I'm assuming that you're referring to the Welcome tab in Qt Creator, where the Clone option is in the Session Manager dialog that appears when you click "Manage..." next to Sessions, as its the only one I know of. (If you mean some other "Cloning option", let us know which one, and disregard the rest of this reply).
After cloning current project ...
To clarify, this does not clone any projects, it clones the Qt Creator session. The session is basically Qt Creators current state - the projects and files that are open, Qt Creator settings, selected build chains, etc. So cloning the session creates a new session with a new name, that has the same projects open etc. This might be useful, for example, if you had a session with several projects open, then decided you wanted new session with only a subset of those projects open - you could clone the session, then in the new session close the projects you don't want to see there (and optionaly add new ones, etc).

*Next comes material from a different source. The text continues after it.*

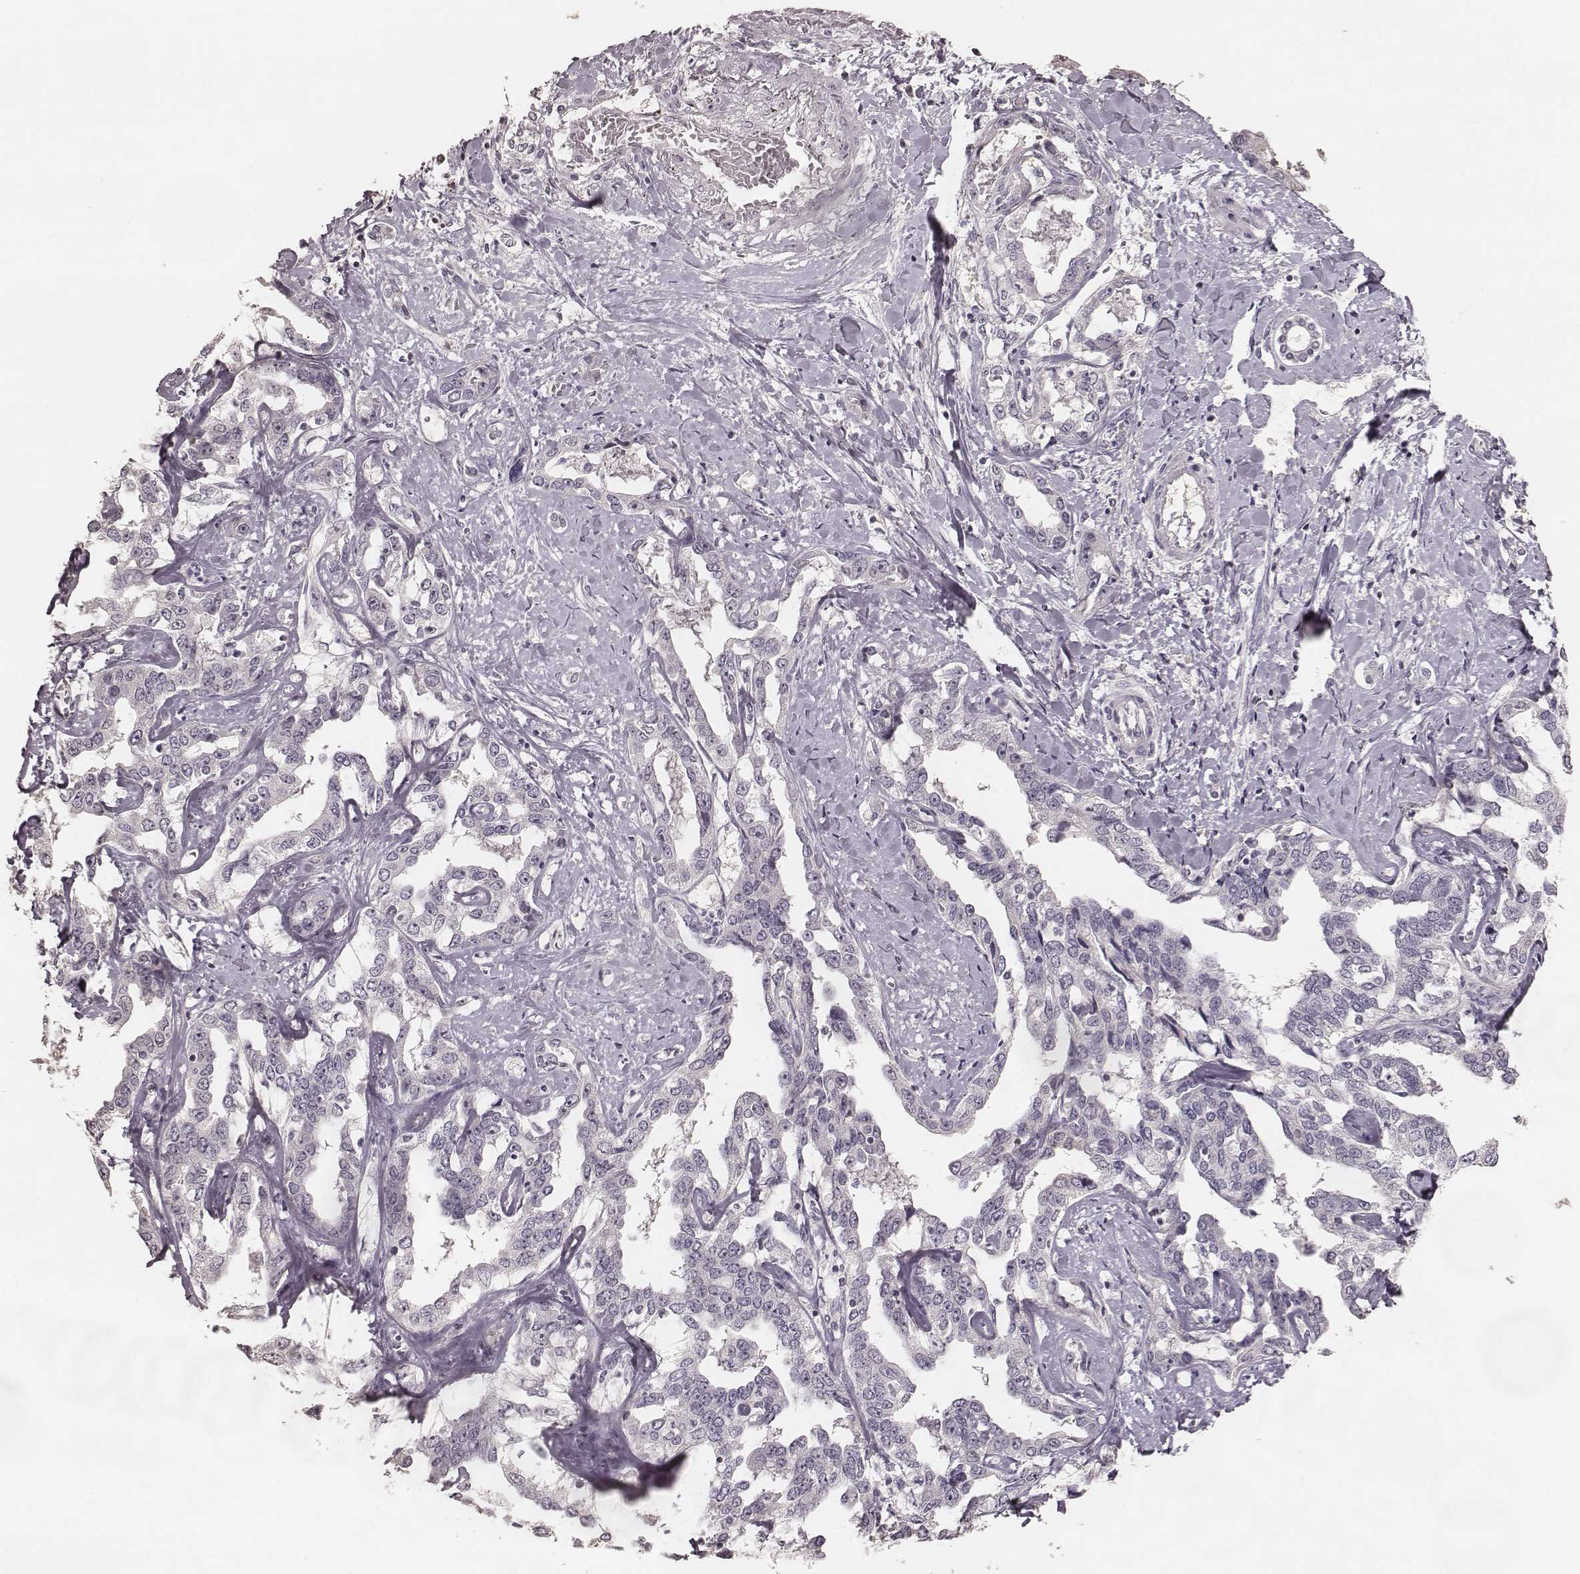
{"staining": {"intensity": "negative", "quantity": "none", "location": "none"}, "tissue": "liver cancer", "cell_type": "Tumor cells", "image_type": "cancer", "snomed": [{"axis": "morphology", "description": "Cholangiocarcinoma"}, {"axis": "topography", "description": "Liver"}], "caption": "Liver cancer (cholangiocarcinoma) stained for a protein using immunohistochemistry demonstrates no expression tumor cells.", "gene": "LY6K", "patient": {"sex": "male", "age": 59}}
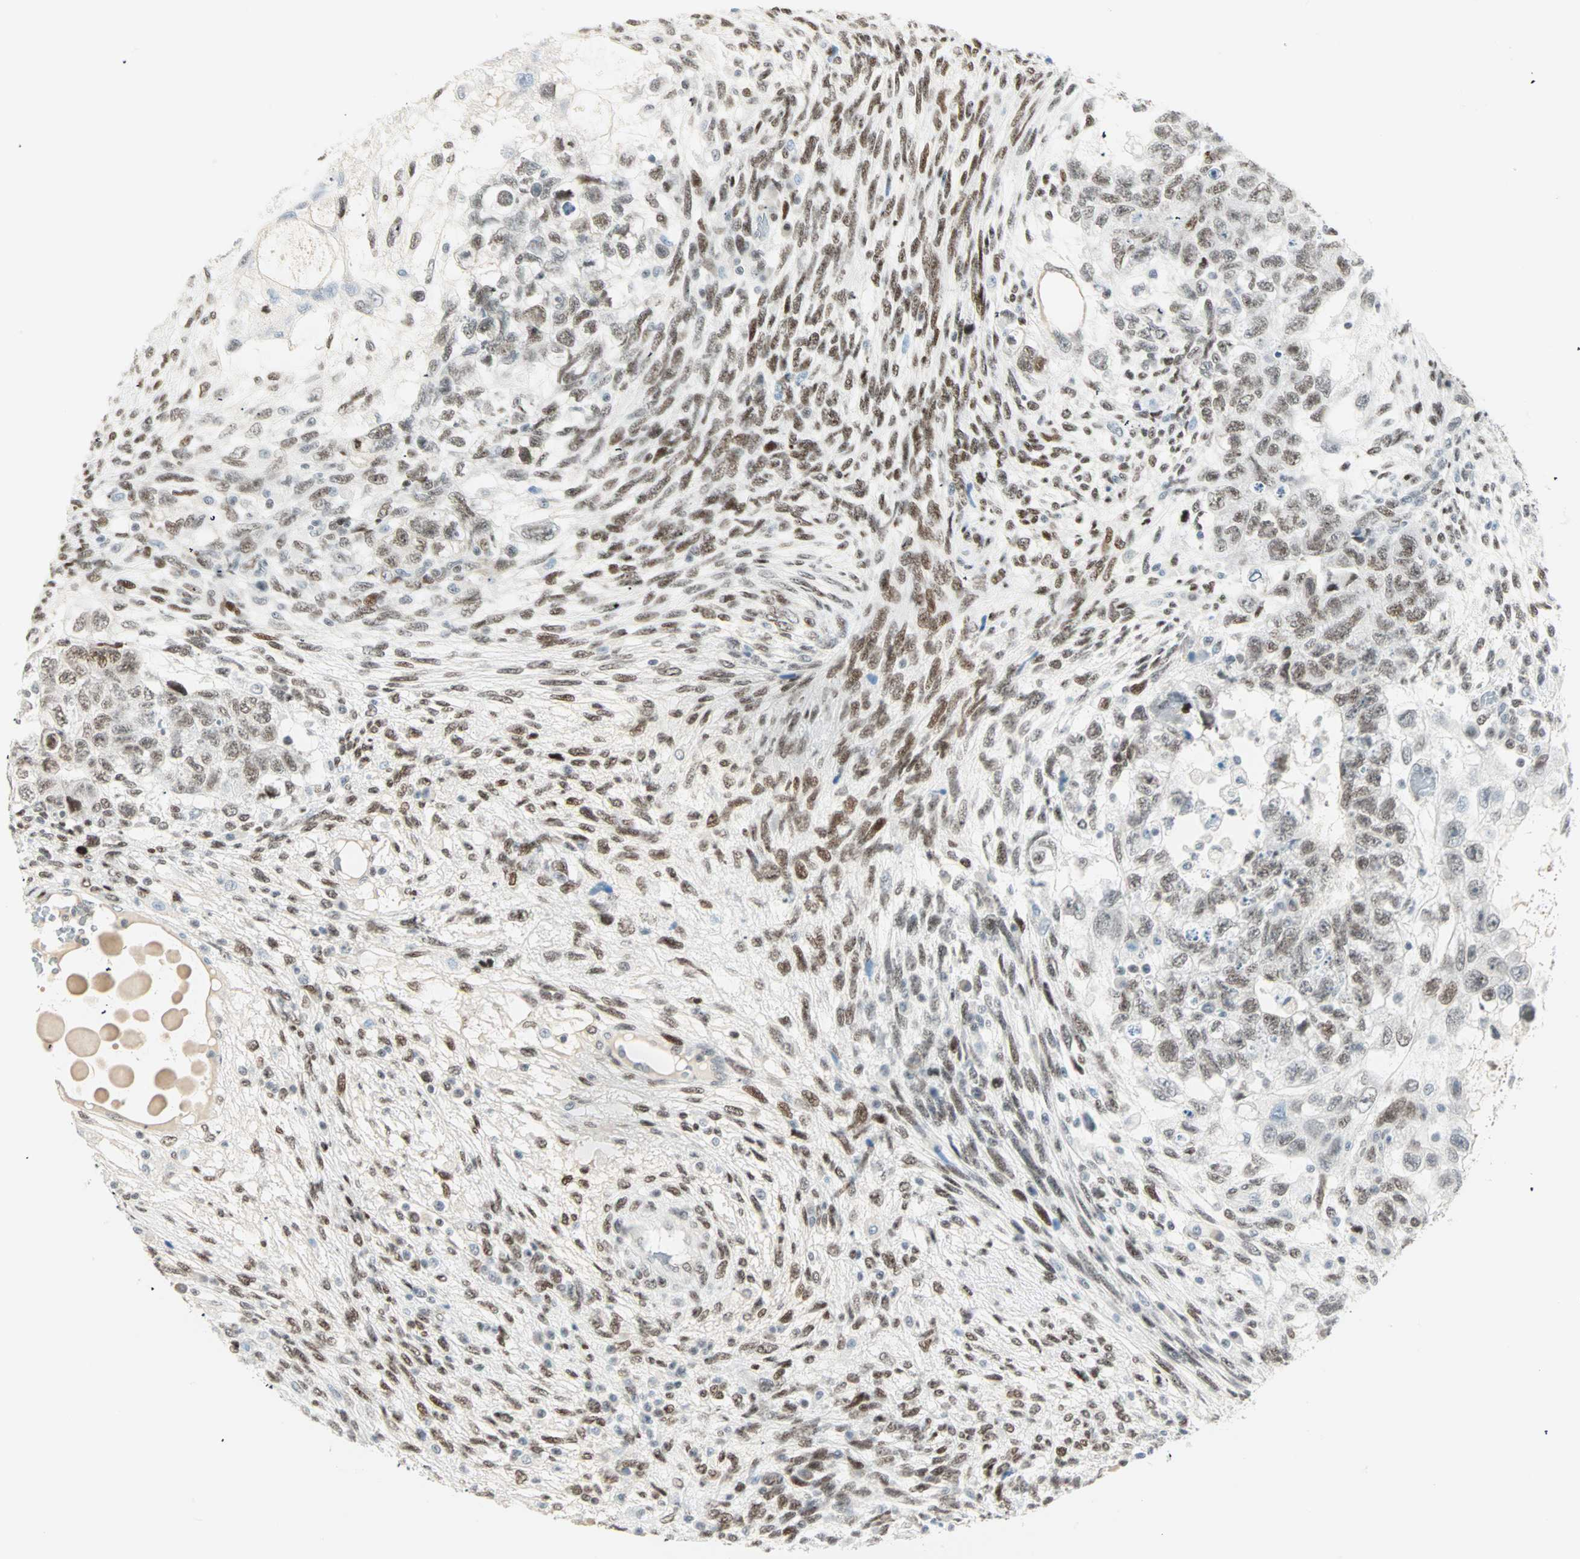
{"staining": {"intensity": "weak", "quantity": "<25%", "location": "nuclear"}, "tissue": "testis cancer", "cell_type": "Tumor cells", "image_type": "cancer", "snomed": [{"axis": "morphology", "description": "Normal tissue, NOS"}, {"axis": "morphology", "description": "Carcinoma, Embryonal, NOS"}, {"axis": "topography", "description": "Testis"}], "caption": "Immunohistochemistry micrograph of testis embryonal carcinoma stained for a protein (brown), which displays no positivity in tumor cells. (Brightfield microscopy of DAB immunohistochemistry at high magnification).", "gene": "PKNOX1", "patient": {"sex": "male", "age": 36}}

So, for example, when you initially clone the session, you then have (at least) two sessions pointing to the exact same projects - ie the projects themselves are not cloned or copied on disk at all. So if you change the project code in one session, then switch sessions the code changes will be visible in the new session too.
What exactly does it do ?
The Qt Creator sessions are really just collections of local configuration (which configure things like which projects are open in that session), so really its just copying one of those existing configuration sets to a new name. You can actually have a look at the configuration sets with a text edit / cat etc if you want to see exactly what they include. For example, on Linux, have a look at the files you see when you run:
ls -l .config/QtProject/qtcreator/*.qws
(There will be an equivalent location on macOS and Windows, but I don't have those handy at the moment.) You can even copy those files manually if you wanted to (though I don't recommend it) to clone a session outside of Qt Creator.
Cheers.
@Paul-Colby Thanks - very clear explanation, I appreciate it.
Still does not answer why I could not even open either one.
And after reboot - the original would not compile with some weird makefile error.